Spine scopes differ from other specialties' scopes in that they have a xenon light source instead of a halogen one for stronger illumination; a longer focal distance to accommodate standing surgeons and instrument access; and dual stereo optics to allow both the surgeon and his assistant a three-dimensional view of surgery. A new spine scope can cost between $100,000 and $200,000, though refurbished models can be had at a discount. As it's the largest capital purchase necessary to equip your facility for spine, "that's where you'll have to make concessions with your surgeons," says Mr. Moody, by arranging trials and perhaps talking them out of some high-priced bells and whistles.

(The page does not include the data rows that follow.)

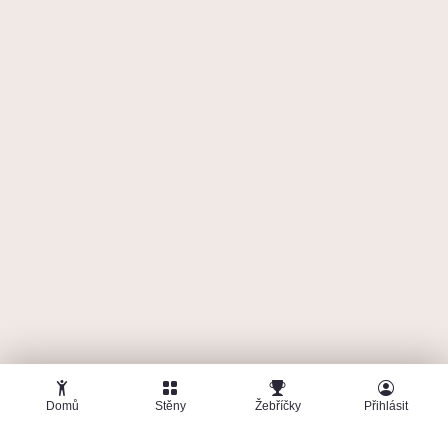
🤜
🤛
T
TMS
19. května 2026
Makak Arena
12
12 pokusů
950 b
5
Domů
Stěny
Žebříčky
Přihlásit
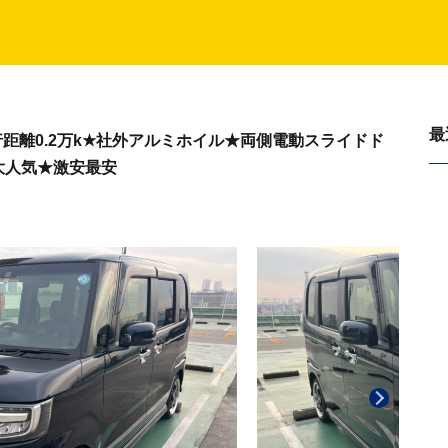
最
行距離0.2万k★社外アルミホイル★両側電動スライドド
大人気★激安最安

Specialized instrument trays and power tools may add another $100,000 or more to the bill. This expense is driven largely by physician preference, so aim for standardization and work with vendors to discover your purchasing possibilities. At Mr. Moody's facility, vendors supplied a demo tray of retractors for surgeons to use. As cases were performed with the demo instruments - and the facility was reimbursed for the surgeries - administrators and materials managers determined which tools the surgeons never used and which ones they did. "Then we could just buy those," he says.

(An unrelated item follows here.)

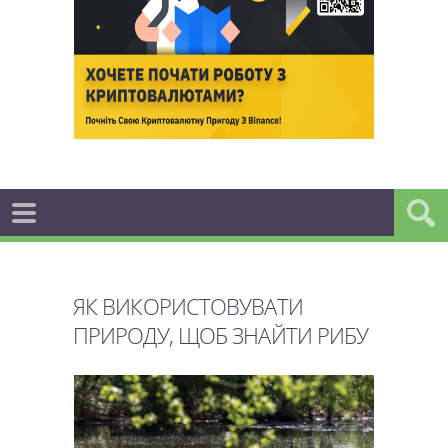
ЯК ВИКОРИСТОВУВАТИ
ПРИРОДУ, ЩОБ ЗНАЙТИ РИБУ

Patient selection, scheduling
In any type of surgical procedure, some patients are ideally suited for outpatient surgery and others are better suited for hospital stays. Outpatient spine procedures find their highest rates of success among patients who can rebound quickly.

"Selecting healthy patients typically allows for more successful outcomes and timely post-op discharge," says Mr. Moody. "The doctor is the gatekeeper on that," he says, since proper patient selection is based on a patient's history, physical and needs. "You should bring anesthesia in on it, too. These patients are lying on their bellies. That's more difficult anesthesia."

Mr. Faro also notes the importance of agile scheduling, for all players, to spine procedures. "Anesthesia should prepare for a potentially longer recovery period," he says. "Not just one hour, but maybe four. As a result, you'll have to start spine cases very early in the morning."

The need for early-morning OR time combined with the inconsistent arrival of spine cases at your facility may spell conflict, so you'll need to practice diplomacy among your spine surgeons and those with long-standing block time.

"You'll have to be able to move your schedule around," says Mr. Faro. "You need to be able to make room."